The federal government is asking the Trump administration to exempt a wide range of items subjected to U.S. duties on Canadian softwood lumber, including bed-frame components, garage doors and window frames.

The Canadian government's list of wooden products proposed for exemption also covers door frames, clothes hangers, cutting boards, butcher-block countertops and certain fence pickets. Ottawa points out that the vast majority of exemptions envisaged are for remanufactured products made from softwood boards, versus lumber derived from trees and sent to U.S. home-construction sites.

Another exemption sought is for Western Red Cedar exports. "Western Red Cedar commands a significant price premium to other softwood-lumber products and is not considered by purchasers to be interchangeable with other softwood species," the federal government said in a letter to U.S. Commerce Secretary Wilbur Ross.

Ottawa is pressing its case as the Alberta government steps up its defence of the forestry sector, with Premier Rachel Notley naming Gary Doer as the province's envoy on the softwood file. The former Canadian ambassador to the U.S. joins trade envoys previously appointed by British Columbia, Quebec and Ontario to help the federal government advocate for Canada's softwood exports south of the border.

In its submission to Mr. Ross, Ottawa said the lumber dispute should be mainly about spruce, pine and fir (SPF) used in residential construction.

The U.S. Department of Commerce imposed preliminary countervailing duties effective April 28 on Canadian softwood shipments in retaliation for what the Trump administration calls unfair subsidies in Canada.

U.S. producers say that under their system, the cost of timber rights on private land is more expensive than the Canadian "stumpage" fees paid by forestry companies to cut trees down on provincially owned property. In B.C., for instance, Crown timber accounts for 95 per cent of the province's forested lands.

Ottawa argues that the U.S. lumber industry is focused mostly on targeting softwood lumber for building houses and renovation projects.

U.S. lumber producers want unassembled pallet components to continue to be subject to duties. But the American coalition-led group agrees with Ottawa that items such as bed-frame components and a certain type of floor joist should be exempt. U.S. bed manufacturers have asked that wooden bed-frame parts be excluded from U.S. duties.

"Petitioner's claims centre on the allegation that Canadian governments unfairly subsidize the purchase of standing timber used to produce such structural boards.

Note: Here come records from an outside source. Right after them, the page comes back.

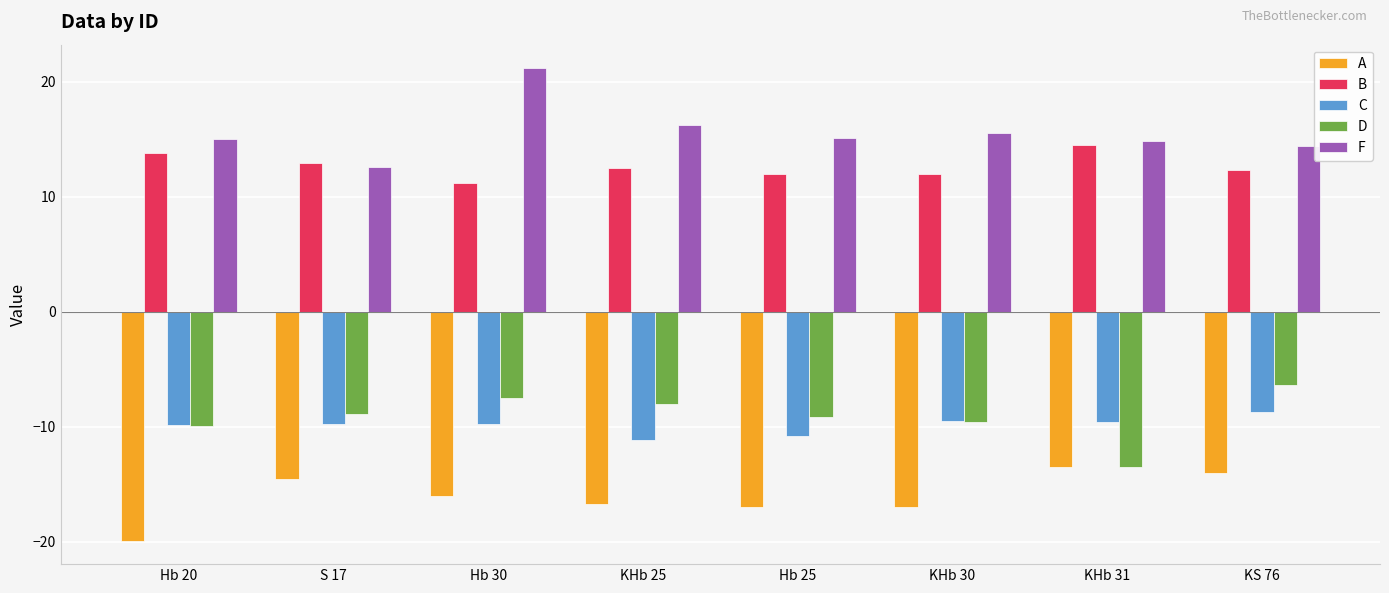

Rank the series by their maximum value, from lowest to highest.

A, C, D, B, F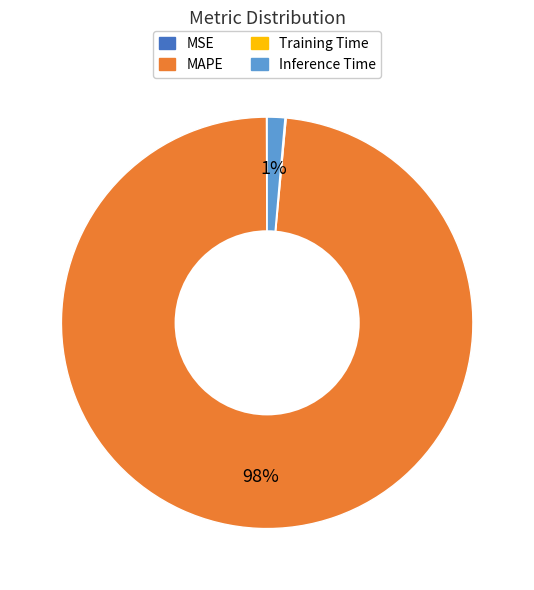

To the nearest percent, what is the average slice percentage?

25%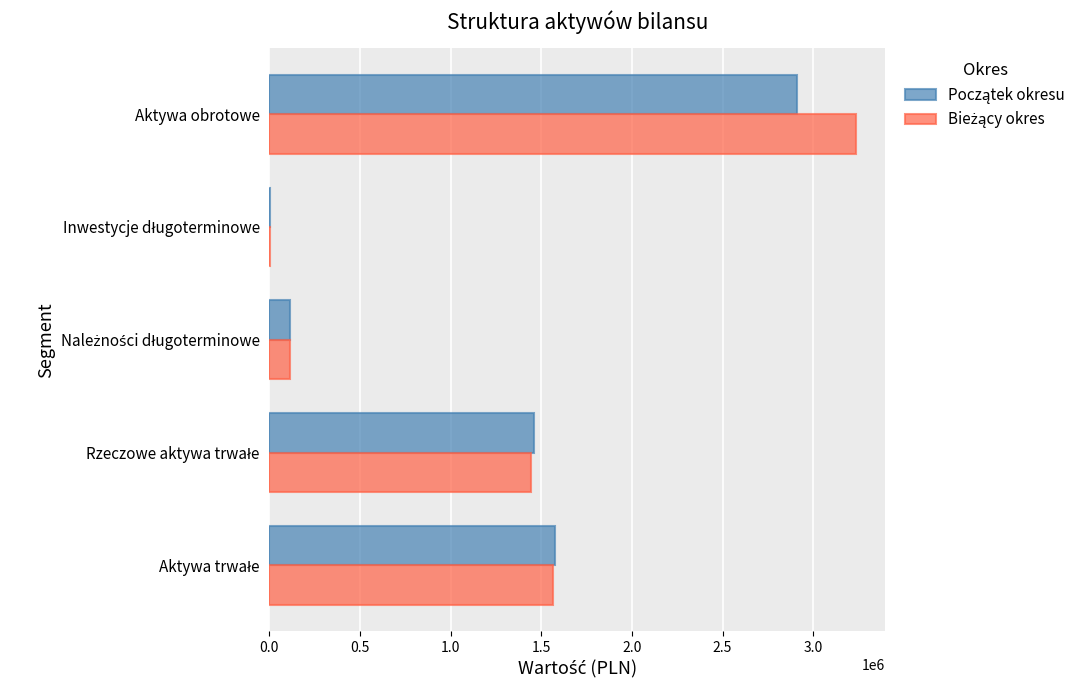

At which category does the chart reach its peak across all series?

Aktywa obrotowe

Remanufactured products made from softwood boards, rather than standing timber, are not the focus of Petitioner's claims," lawyers for Ottawa said.

Five forestry firms in Canada must pay duties ranging from 3.02 per cent to 24.12 per cent on lumber shipments, while the U.S. Department of Commerce slapped other Canadian producers with a weighted average duty of 19.88 per cent.

"The Department should recognize that remanufactured lumber constitutes a separate class or kind of merchandise that is entitled to its own subsidy rate if it remains within the scope of the investigations at all," the Canadian government said.